Extract:
== Segment start ==

The snapshot and the logs is usually stored externally in a NAS or something similar (e.g. AWS Glacier, latency is OK for backups)
Special NameNodes
StandBy NameNodes 🟩–
These NameNodes just keep the namespace file updated and up to date without interfering with the main NameNode. Their existence is for high availability of the service, making the system a little more reliable. They do not process write or reads. They just keep reading the edit log and updating the namespace file and the current state of the mappings.
There are also other proposals for merging the logs to the snapshot, so that it would not take half an hour to restart the NameNode in the case of a crash, these are called standby NameNodes that keep track of the current mappings between block ids and files.
Usually these types of NameNodes also receive heartbeats by the NameNodes.
Observer NameNode 🟨++
This is very similar to the standby NameNode, but just handles the Read Request. Clients can connect to the Observer NameNode to know what blocks to read but not write. This is the main different with the StandBy NameNodes: they accept requests, but only reads.

== Segment end ==

Data extracts:

== Segment start ==

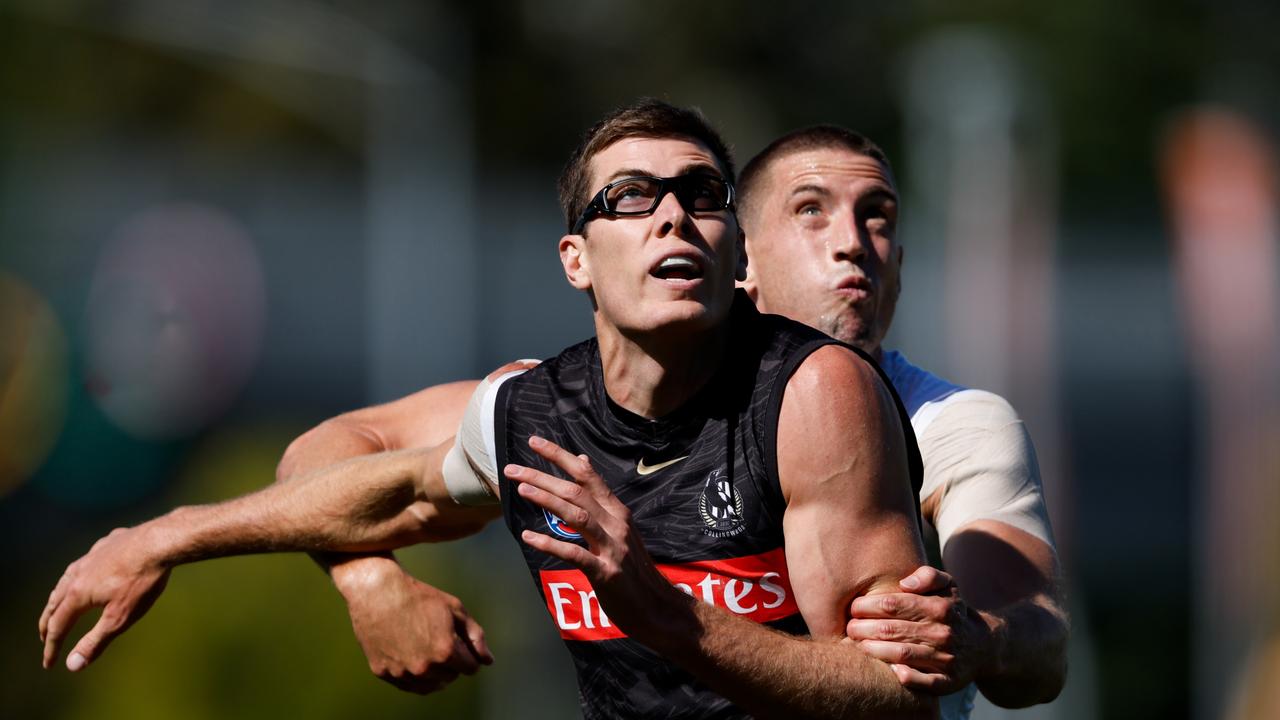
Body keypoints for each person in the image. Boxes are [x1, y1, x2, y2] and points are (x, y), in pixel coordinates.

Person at [40, 99, 938, 719]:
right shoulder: (534, 411)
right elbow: (356, 476)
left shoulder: (814, 394)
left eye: (702, 197)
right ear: (575, 259)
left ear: (731, 244)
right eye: (631, 198)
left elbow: (894, 696)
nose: (673, 216)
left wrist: (667, 618)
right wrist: (348, 577)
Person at [275, 125, 1069, 717]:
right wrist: (370, 580)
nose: (855, 243)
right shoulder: (572, 405)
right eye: (813, 212)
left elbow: (1044, 648)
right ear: (737, 253)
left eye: (880, 216)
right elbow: (327, 455)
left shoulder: (955, 422)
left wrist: (984, 640)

== Segment end ==

Problem A:
Could you retype the NameNode passage word for word, starting with "There are also" and going on through "but only reads."?
Problem B:
What would come next in the NameNode passage? Write a continuation that starts right after its last sentence.

Task response A:
There are also other proposals for merging the logs to the snapshot, so that it would not take half an hour to restart the NameNode in the case of a crash, these are called standby NameNodes that keep track of the current mappings between block ids and files.
Usually these types of NameNodes also receive heartbeats by the NameNodes.
Observer NameNode 🟨++
This is very similar to the standby NameNode, but just handles the Read Request. Clients can connect to the Observer NameNode to know what blocks to read but not write. This is the main different with the StandBy NameNodes: they accept requests, but only reads.

Task response B:
Federated HDFS 🟥–
In these case there are several NameNodes that run at the same time. Each of them has the responsibility for different directories in the filesystem hierarchy. The workload is spread into different nodes. I don’t know what happens when a NameNode fails and you cannot access some directories anymore.
Comparison with GFS 🟩
GFS is another distributed filesystem. The main difference is that the terms are different:
- NameNode - Master
- DataNode - Chunkserver
- Block - Chunk
- FS Image - Checkpoint image
- Edit log - Operation log
Another difference is that the block size is smaller for GFS, in this case 64MB.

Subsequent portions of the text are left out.